Pepe was sent off after ‘headbutting’ Alioski in the face after a protracted tussle between the two during a phase of play moments prior. Off the ball, the pair were seen pushing each other, Pepe received the ball and was tackled by the Macedonian. The Ivorian then approached Alioski and was seen to lean his head into the face of the Leeds full-back.
Anthony Taylor missed the action but after consultation with the VAR monitor, Taylor brandished Pepe a straight red. Although the Gunners didn’t lose the game, their attacking elements were hindered by the lack of numbers in the final third despite having their best chances after Pepe left the field of play.
The statement on the Arsenal website read:
‘We utterly condemn the vile abuse directed at Nicolas Pepe and Ezgjan Alioski on social media following our match against Leeds United.
This is completely unacceptable and we will be working with the police and authorities to do everything we can to trace and prosecute the culprits.’
Time for change
For too long, individuals have been able to use social media anonymously to throw vile abuse towards any individual of their choosing. Twitter is one of the most popular forms of social media in the world and specifically its synergy with the world of sport leads to these incidents occurring.
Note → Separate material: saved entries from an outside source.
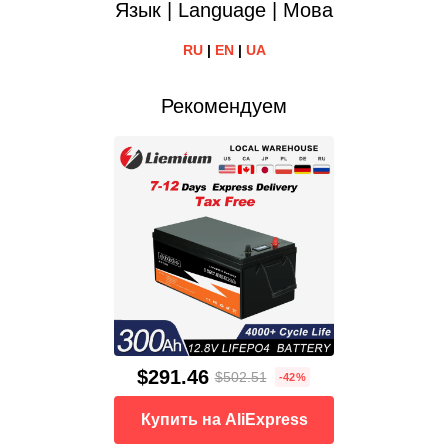
Язык | Language | Мова
RU
|
EN
|
UA
Рекомендуем
$291.46
$502.51
-42%
Купить на AliExpress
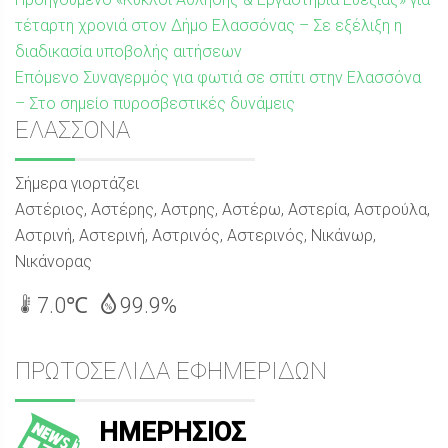
Πλοήγηση
δημοσίευση:
τέταρτη χρονιά στον Δήμο Ελασσόνας – Σε εξέλιξη η
άρθρων
διαδικασία υποβολής αιτήσεων
Επόμενη
Επόμενο
Συναγερμός για φωτιά σε σπίτι στην Ελασσόνα
δημοσίευση:
– Στο σημείο πυροσβεστικές δυνάμεις
Sidebar
ΕΛΑΣΣΟΝΑ
Σήμερα γιορτάζει
Αστέριος, Αστέρης, Αστρης, Αστέρω, Αστερία, Αστρούλα,
Αστρινή, Αστερινή, Αστρινός, Αστερινός, Νικάνωρ,
Νικάνορας
7.0℃
99.9%
ΠΡΩΤΟΣΕΛΙΔΑ ΕΦΗΜΕΡΙΔΩΝ
ΗΜΕΡΗΣΙΟΣ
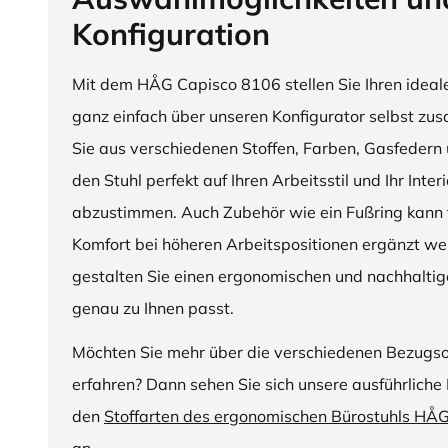
Konfiguration
Mit dem HÅG Capisco 8106 stellen Sie Ihren ideal
ganz einfach über unseren Konfigurator selbst z
Sie aus verschiedenen Stoffen, Farben, Gasfedern 
den Stuhl perfekt auf Ihren Arbeitsstil und Ihr Inter
abzustimmen. Auch Zubehör wie ein Fußring kann f
Komfort bei höheren Arbeitspositionen ergänzt we
gestalten Sie einen ergonomischen und nachhaltige
genau zu Ihnen passt.
Möchten Sie mehr über die verschiedenen Bezugs
erfahren? Dann sehen Sie sich unsere ausführliche 
den
Stoffarten des ergonomischen Bürostuhls HÅ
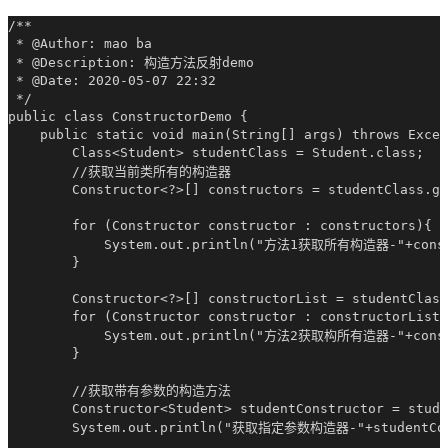
/**

 * @Author: mao ba

 * @Description: 构造方法反射demo

 * @Date: 2020-05-07 22:32

 */

public class ConstructorDemo {

    public static void main(String[] args) throws Excep
        Class<Student> studentClass = Student.class;

        //获取当前类所有的构造器

        Constructor<?>[] constructors = studentClass.ge
        for (Constructor constructor : constructors){

            System.out.println("方法1获取所有构造器-"+constr
        }

        Constructor<?>[] constructorList = studentClass
        for (Constructor constructor : constructorList)
            System.out.println("方法2获取构所有造器-"+constr
        }

        //获取带有参数的构造方法

        Constructor<Student> studentConstructor = stude
        System.out.println("获取指定参数构造器-"+studentCons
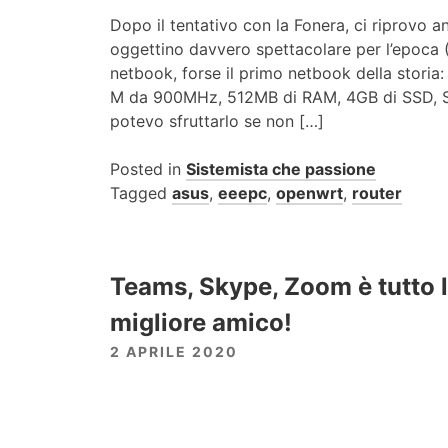
Dopo il tentativo con la Fonera, ci riprovo 
oggettino davvero spettacolare per l’epoca (
netbook, forse il primo netbook della storia:
M da 900MHz, 512MB di RAM, 4GB di SSD, S
potevo sfruttarlo se non […]
Posted in
Sistemista che passione
Tagged
asus
,
eeepc
,
openwrt
,
router
Teams, Skype, Zoom è tutto le
migliore amico!
2 APRILE 2020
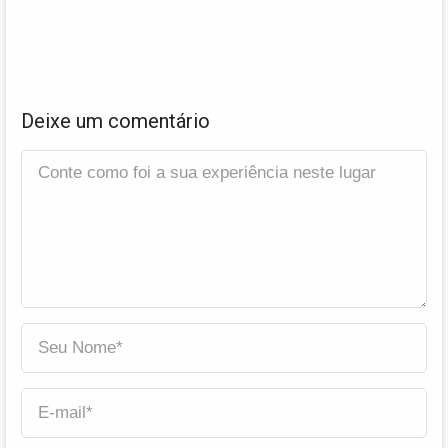
Deixe um comentário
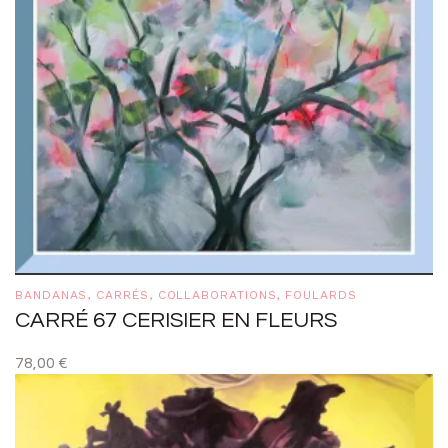
BANDANAS
,
CARRÉS
,
COLLABORATIONS
,
FOULARDS
CARRÉ 67 CERISIER EN FLEURS
78,00
€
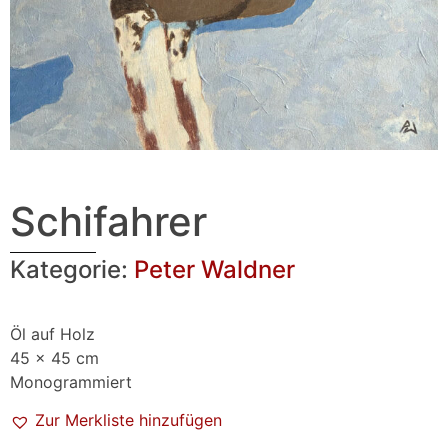
Schifahrer
Kategorie:
Peter Waldner
Öl auf Holz
45 x 45 cm
Monogrammiert
Zur Merkliste hinzufügen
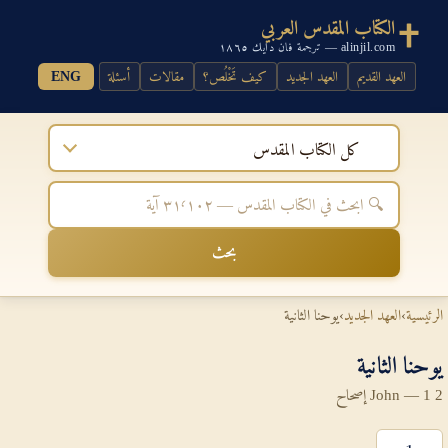
الكتاب المقدس العربي
alinjil.com — ترجمة فان دايك ١٨٦٥
العهد القديم
العهد الجديد
كيف تَخْلُص؟
مقالات
أسئلة
ENG
كل الكتاب المقدس
بحث
الرئيسية
›
العهد الجديد
›
يوحنا الثانية
يوحنا الثانية
2 John — 1 إصحاح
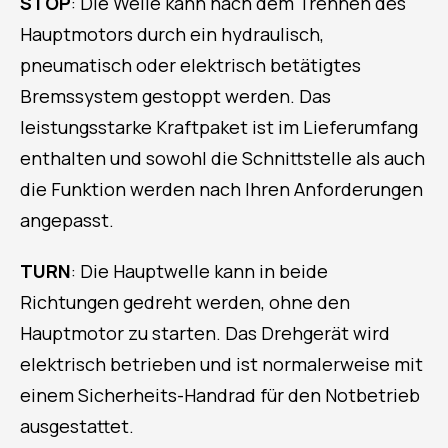
STOP
:
Die Welle kann nach dem Trennen des
Hauptmotors durch ein hydraulisch,
pneumatisch oder elektrisch betätigtes
Bremssystem gestoppt werden. Das
leistungsstarke
Kraftpaket ist im Lieferumfang
enthalten und
sowohl die Schnittstelle als auch
die Funktion werden
nach
Ihren Anforderungen
angepasst.
TURN
: Die Hauptwelle kann in beide
Richtungen gedreht werden, ohne den
Hauptmotor zu starten. Das Drehgerät wird
elektrisch betrieben und ist normalerweise mit
einem Sicherheits-Handrad für den Notbetrieb
ausgestattet.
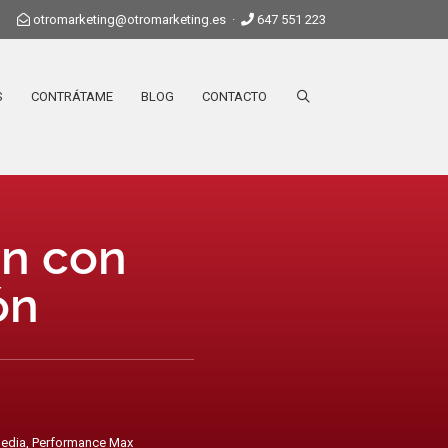
otromarketing@otromarketing.es
·
647 551 223
S
CONTRÁTAME
BLOG
CONTACTO
ón con
ón
edia
,
Performance Max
Twitter requires a user to sign up with an email address in its current state. But with there being no formal identification or verification process on the app, individuals can create fake, anonymous and parody accounts without a problem.
This makes it very difficult to identify those who have sent abuse in the way of public figures in the case of Alioski and Pepe.
This again leaves many asking for social media to begin requiring verification of identity before being able to sign up for its use. This would mean the use of passports, driving licences etc to be verified before accounts can be used with a legitimate phone number attached.
The counter argument is that the information regarding identity could be stolen but that would be on the platform to securely verify identity. The level of abuse which is seen every day is already, and has been for a significant period, too much for action not to happen.